Views on how far it is socially acceptable to be obviously drunk in public vary between ages. In the eighteenth century, members of both houses of parliament were sometimes so drunk that they would vomit, and I gather that across the classes, drunkenness was far more socially acceptable up until well into the nineteenth century.

A great many long suffering female relatives of all classes accepted that frequently male family members would drink until ‘their ideas became confused’ (to quote Elizabeth Gaskell). Beer (and rather stronger beer than is sold nowadays) was commonly taken instead of the unsafe water, and while the upper classes took port and brandy the lower classes drank gin.

Helen is in many ways a delightful heroine, spirited and compassionate, lively and opinionated; Ms McDonough quotes the remarks of an early critic, who comments that Helen, with her modern disgust at drunkenness, is slightly incongruous amongst the Regency rakes. The critic comments that it is as if Jane Austen had entered into an earlier, coarser age. I think that this critic to some extent has a point; a woman from their era would have been too familiar with male drunkenness to be shocked at encountering it. Anne Bronte probably was incorrect in dismissing the more tolerant views of the earlier age towards excess. However, that would not mean that a wife of spirit would necessarily find it acceptable as a regular habit in a spouse, and Helen is every bit a woman of spirit.

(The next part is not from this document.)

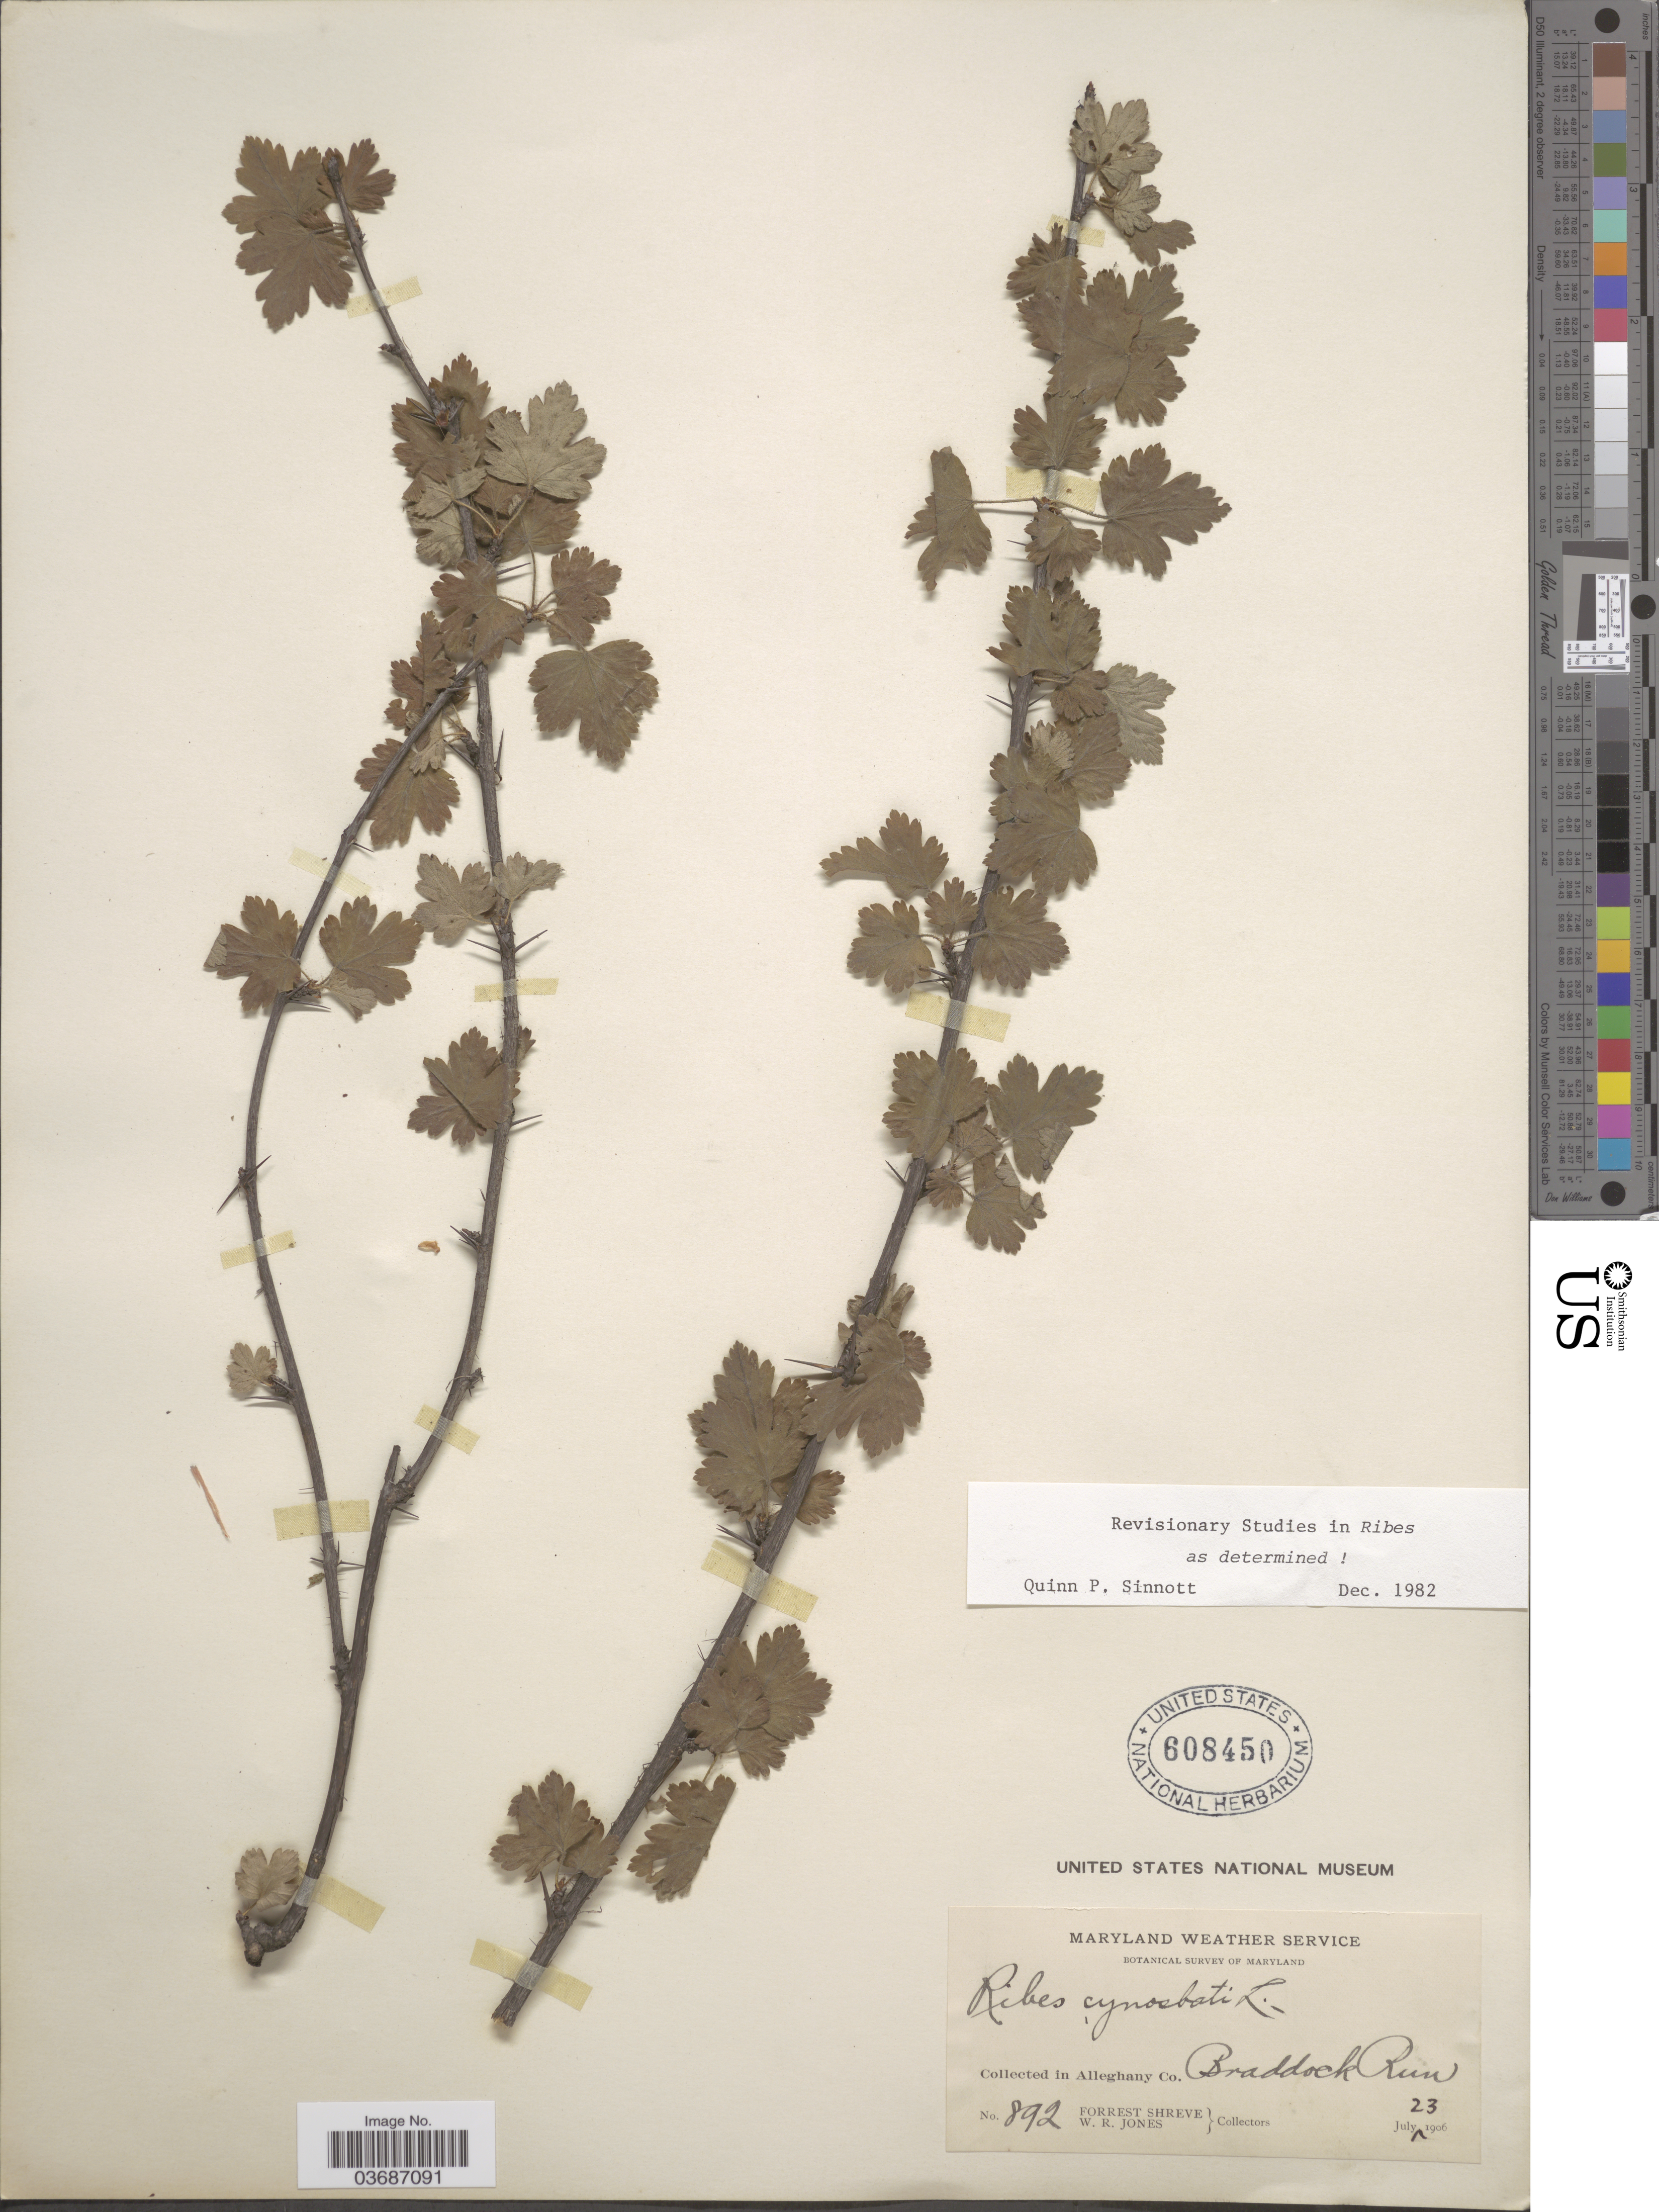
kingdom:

Clarissa, Richardson’s heroine of a hundred years earlier, does not have to struggle against drunkenness in Lovelace, because  drunkenness is not one of the excesses in which he indulges, but given the sharp homilies she repeatedly gives him on all his other failings, we may be sure that had it been one, that most thoroughly Georgian of heroines would have taken him to task for that too.

And on the sheltered gentility of Jane Austen’s heroines, that can be overestimated; they too, were from the Regency age. Elinor from ‘Sense and Sensibility’, though  decidedly from the respectable gentry, assumes when she meets an incoherent and emotional Willoughby that he must be drunk. She calmly advises him, ‘Your errand will more properly be conducted tomorrow’.